Former Sen. Harry Reid has Surgery for Pancreatic Cancer
Harry Reid/Photo by Center for American Progress Action Fund (CC)

Despite his firm’s mutually serving generosity with Democrats, though, Elias has tried to fashion himself as a champion of campaign finance reform.

Former Federal Election Commission chairman Robert Lenhard told Politico, “There is no Democratic-side campaign finance lawyer who is more important than Marc Elias—that is without a doubt.”

But the issue Elias has is not so much reining in the massive spending and closing loopholes that allow an influx of dark money into races like the one in Florida.

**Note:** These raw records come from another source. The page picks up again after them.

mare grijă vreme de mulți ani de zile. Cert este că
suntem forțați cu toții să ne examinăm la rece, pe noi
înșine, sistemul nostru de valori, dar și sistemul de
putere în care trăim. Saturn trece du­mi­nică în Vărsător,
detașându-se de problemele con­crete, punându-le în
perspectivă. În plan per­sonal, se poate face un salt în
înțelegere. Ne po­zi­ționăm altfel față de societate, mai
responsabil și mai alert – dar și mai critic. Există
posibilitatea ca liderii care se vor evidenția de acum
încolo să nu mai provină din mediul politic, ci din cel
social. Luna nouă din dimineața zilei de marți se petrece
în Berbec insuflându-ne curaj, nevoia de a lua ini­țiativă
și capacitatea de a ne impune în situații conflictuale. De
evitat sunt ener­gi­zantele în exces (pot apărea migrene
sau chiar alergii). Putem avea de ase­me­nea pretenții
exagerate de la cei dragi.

Rather than use his legal clout to challenge the Supreme Court’s landmark Citizens United decision, which afforded First Amendment protections to small businesses like a conservative film production company seeking to make non-monetary political contributions, Elias went the other direction, paving the way for mega-corporations like his law firm and billionaire plutocrat clients to have nearly unfettered ability to donate.

Elias, in his 2013 consortium at Syracuse University, said, “The resolution is not whether the campaign finance system ought to be more regulated or ought to be less regulated … my proposition is simply this: It is broken as it sits today.”

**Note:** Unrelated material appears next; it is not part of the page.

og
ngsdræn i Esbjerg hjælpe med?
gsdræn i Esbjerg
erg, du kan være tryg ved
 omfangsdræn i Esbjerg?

A year later, he had achieved his goal of “fixing” the system. Working with his longtime client Reid, the departing Senate majority leader—in cooperation with then-House Speaker John Boehner—Elias helped slip into a year-end $1.1 billion spending bill a rider that raised the amount a wealthy individual donor could give to national party committees from $97,200 to $777,600, according to Politico.

Not surprisingly, the 2018 midterms broke records as being the most expensive on the books, and topping all others is the Florida senate race, which yielded more than $180 million in spending, with roughly half being outside (non-candidate) spending.

In the top eight Senate races alone for the 2018 election cycle, all of which were in tightly fought battleground states, the total cost was $840 million. This is more money than the projected 2018 Gross Domestic Product of 11 of the world’s 193 countries, according to the International Monetary Fund—and certain only to increase in 2020.

Of course, one of the restrictions lifted in the 2014 spending rider was on money that could be applied toward legal fees, Politico noted, “including some for legal fees that are likely going to be collected by [Elias’] own firm.”

As Elias told Politico, his area of law “is always interesting and usually rewarding.”